- Exercise data -
================

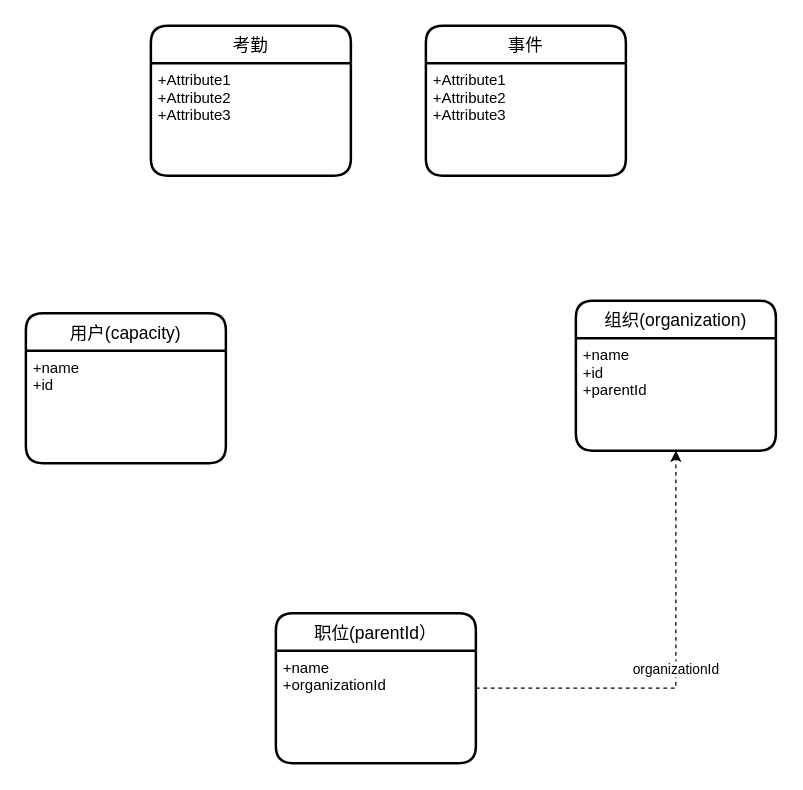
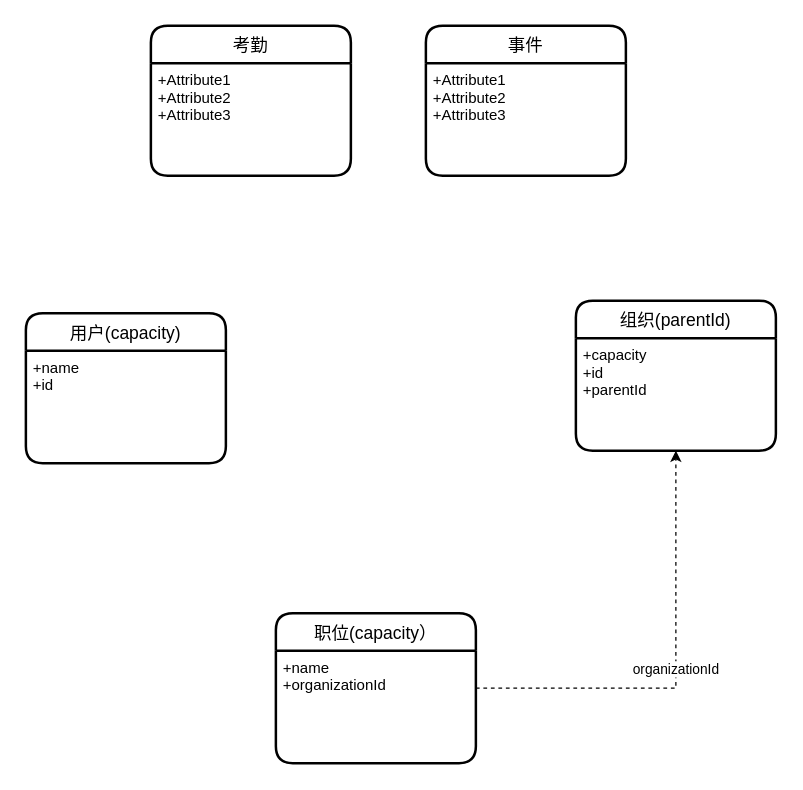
  <mxCell id="0" />
  <mxCell id="1" parent="0" />
  <mxCell id="2" value="用户(capacity)" style="swimlane;childLayout=stackLayout;horizontal=1;startSize=30;horizontalStack=0;rounded=1;fontSize=14;fontStyle=0;strokeWidth=2;resizeParent=0;resizeLast=1;shadow=0;dashed=0;align=center;" parent="1" vertex="1"><mxGeometry x="20" y="250" width="160" height="120" as="geometry" /></mxCell>
  <mxCell id="3" value="+name&#10;+id" style="align=left;strokeColor=none;fillColor=none;spacingLeft=4;fontSize=12;verticalAlign=top;resizable=0;rotatable=0;part=1;" parent="2" vertex="1"><mxGeometry y="30" width="160" height="90" as="geometry" /></mxCell>
- <mxCell id="4" value="组织(organization)" style="swimlane;childLayout=stackLayout;horizontal=1;startSize=30;horizontalStack=0;rounded=1;fontSize=14;fontStyle=0;strokeWidth=2;resizeParent=0;resizeLast=1;shadow=0;dashed=0;align=center;" parent="1" vertex="1"><mxGeometry x="460" y="240" width="160" height="120" as="geometry" /></mxCell>
- <mxCell id="5" value="+name&#10;+id&#10;+parentId" style="align=left;strokeColor=none;fillColor=none;spacingLeft=4;fontSize=12;verticalAlign=top;resizable=0;rotatable=0;part=1;" parent="4" vertex="1"><mxGeometry y="30" width="160" height="90" as="geometry" /></mxCell>
+ <mxCell id="4" value="组织(parentId)" style="swimlane;childLayout=stackLayout;horizontal=1;startSize=30;horizontalStack=0;rounded=1;fontSize=14;fontStyle=0;strokeWidth=2;resizeParent=0;resizeLast=1;shadow=0;dashed=0;align=center;" parent="1" vertex="1"><mxGeometry x="460" y="240" width="160" height="120" as="geometry" /></mxCell>
+ <mxCell id="5" value="+capacity&#10;+id&#10;+parentId" style="align=left;strokeColor=none;fillColor=none;spacingLeft=4;fontSize=12;verticalAlign=top;resizable=0;rotatable=0;part=1;" parent="4" vertex="1"><mxGeometry y="30" width="160" height="90" as="geometry" /></mxCell>
  <mxCell id="6" value="organizationId" style="edgeStyle=orthogonalEdgeStyle;rounded=0;orthogonalLoop=1;jettySize=auto;html=1;entryX=0.5;entryY=1;entryDx=0;entryDy=0;dashed=1;" parent="1" source="7" target="5" edge="1"><mxGeometry relative="1" as="geometry"><mxPoint x="440" y="480" as="targetPoint" /></mxGeometry></mxCell>
- <mxCell id="7" value="职位(parentId）" style="swimlane;childLayout=stackLayout;horizontal=1;startSize=30;horizontalStack=0;rounded=1;fontSize=14;fontStyle=0;strokeWidth=2;resizeParent=0;resizeLast=1;shadow=0;dashed=0;align=center;" parent="1" vertex="1"><mxGeometry x="220" y="490" width="160" height="120" as="geometry" /></mxCell>
+ <mxCell id="7" value="职位(capacity）" style="swimlane;childLayout=stackLayout;horizontal=1;startSize=30;horizontalStack=0;rounded=1;fontSize=14;fontStyle=0;strokeWidth=2;resizeParent=0;resizeLast=1;shadow=0;dashed=0;align=center;" parent="1" vertex="1"><mxGeometry x="220" y="490" width="160" height="120" as="geometry" /></mxCell>
  <mxCell id="8" value="+name&#10;+organizationId" style="align=left;strokeColor=none;fillColor=none;spacingLeft=4;fontSize=12;verticalAlign=top;resizable=0;rotatable=0;part=1;" parent="7" vertex="1"><mxGeometry y="30" width="160" height="90" as="geometry" /></mxCell>
  <mxCell id="9" value="事件" style="swimlane;childLayout=stackLayout;horizontal=1;startSize=30;horizontalStack=0;rounded=1;fontSize=14;fontStyle=0;strokeWidth=2;resizeParent=0;resizeLast=1;shadow=0;dashed=0;align=center;" parent="1" vertex="1"><mxGeometry x="340" y="20" width="160" height="120" as="geometry" /></mxCell>
  <mxCell id="10" value="+Attribute1&#10;+Attribute2&#10;+Attribute3" style="align=left;strokeColor=none;fillColor=none;spacingLeft=4;fontSize=12;verticalAlign=top;resizable=0;rotatable=0;part=1;" parent="9" vertex="1"><mxGeometry y="30" width="160" height="90" as="geometry" /></mxCell>
  <mxCell id="11" value="考勤" style="swimlane;childLayout=stackLayout;horizontal=1;startSize=30;horizontalStack=0;rounded=1;fontSize=14;fontStyle=0;strokeWidth=2;resizeParent=0;resizeLast=1;shadow=0;dashed=0;align=center;" parent="1" vertex="1"><mxGeometry x="120" y="20" width="160" height="120" as="geometry" /></mxCell>
  <mxCell id="12" value="+Attribute1&#10;+Attribute2&#10;+Attribute3" style="align=left;strokeColor=none;fillColor=none;spacingLeft=4;fontSize=12;verticalAlign=top;resizable=0;rotatable=0;part=1;" parent="11" vertex="1"><mxGeometry y="30" width="160" height="90" as="geometry" /></mxCell>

================

How many lines above contain the string "part"? Reply with the number only.

6